Malek’s heritage isn’t something he’s ever tried to hide – his mother once made a batch of baklava which he brought with him to an audition and, like any good Egyptian son, she was the first person he thanked after winning his Oscar – but following early typecasting that saw him pigeonholed in roles as an Iraqi insurgent and a suicide bomber, Malek held a caucus with his agents, refusing to take on any roles where he’d portray Arab or Middle Eastern characters in a negative light.
“It’s still a fight,” he adds. “It’s a profound fight and struggle and if I have to say that I can’t imagine what it’s like for the younger generation. Well, I can because I was there once. But I’m at an age now where I still have a passion for the things that I find an element of conviction in and things that I feel will help society and entertain them side-by-side in a mutual way that benefits us and moves us forward, culturally and in a progressive social way. So, if there’s some type of commentary that can be addressed sociopolitically as well that’s always enticing for me. I’m driven to tell the stories of people who are unique and somehow underestimated and forgotten or miscast in society.”
It’s about more than just the stories he tells on screen. Malek was recently at the British Parliament as a keynote speaker at the International Rescue Committee’s (IRC) 2025 Emergency Watchlist event. The IRC is an organisation that supports millions worldwide, including displaced people in developing countries, by promoting vaccinations, providing cash assistance in war-torn nations and supplying emergency food. Using his platform to help others – whether through being a role model to those looking to break into the industry or through his work as an ambassador for the IRC – Malek believes everyone should have the chance to seek a better future. “That’s something I want to do more of – visit the region [Egypt] in that capacity, not only as a tourist but go back home and lend a hand properly.”
Even as his Middle Eastern food delivery arrives, the minutes until ‘curtain up’ counting down, Malek doesn’t break eye contact. Not once. “I want to look back on
my work as a whole,” he says, looking me square in the eye, “and see that not only did it entertain but perhaps it imbued someone with a sense of strength or guidance or discovery that perhaps they didn’t know they had.”

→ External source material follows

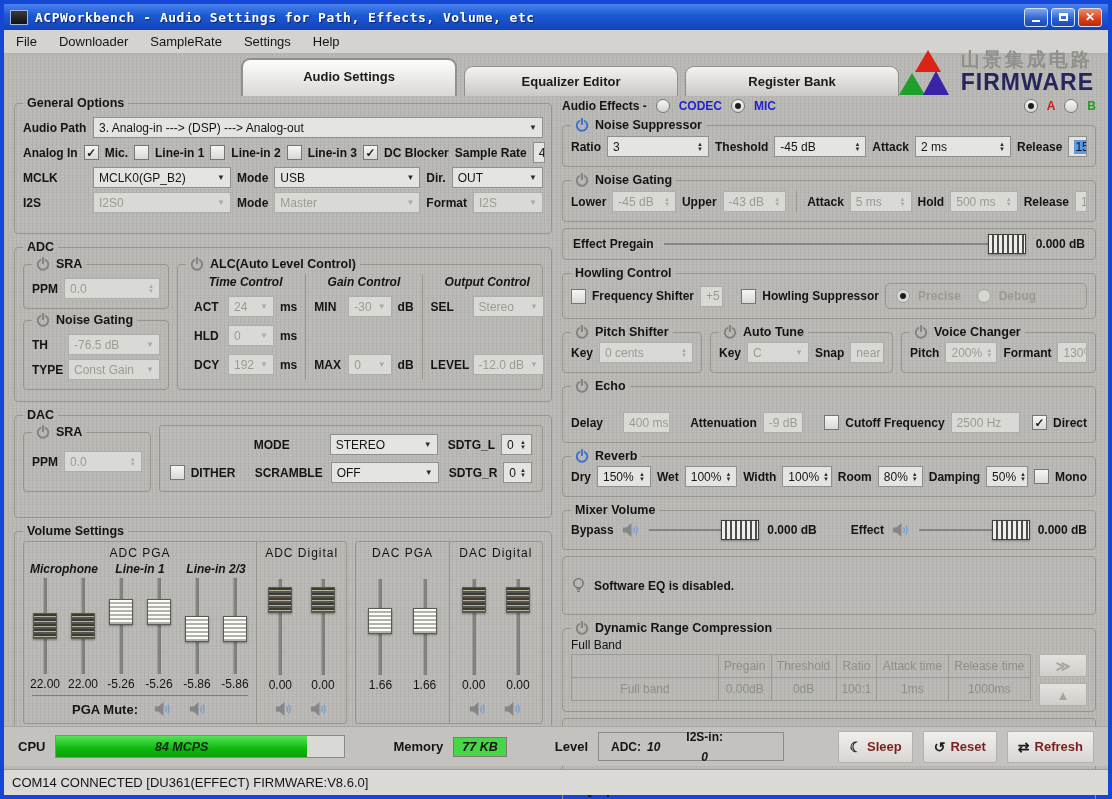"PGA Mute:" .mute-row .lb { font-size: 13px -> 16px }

Following The Amateur, he’ll play Lieutenant Colonel Douglas Kelley in James Vanderbilt’s Nuremberg, a historical drama about the Nuremberg trial. After that? Your guess is as good as mine. But it’s bound to be interesting. Rami Malek is at the peak of his powers, and instead of resting on his laurels, he’s calling all the shots. He’s looking forward, not back, because, as he tells Esquire, “You can only reminisce on things for so long before they get stale”. He’s always learning, always striving to do more. He’s on the phone with marketing and going on location scouts. He’s meeting with journalists minutes before going on stage. He’s at once a Hollywood leading man and a beloved outsider, fitting in just enough to stand apart. He’s doing a hell of a lot, seemingly all of the time.
And while it might seem impossible for anyone to balance so many things at once, it’s important to remember one thing about Rami Malek: he has incredible core strength.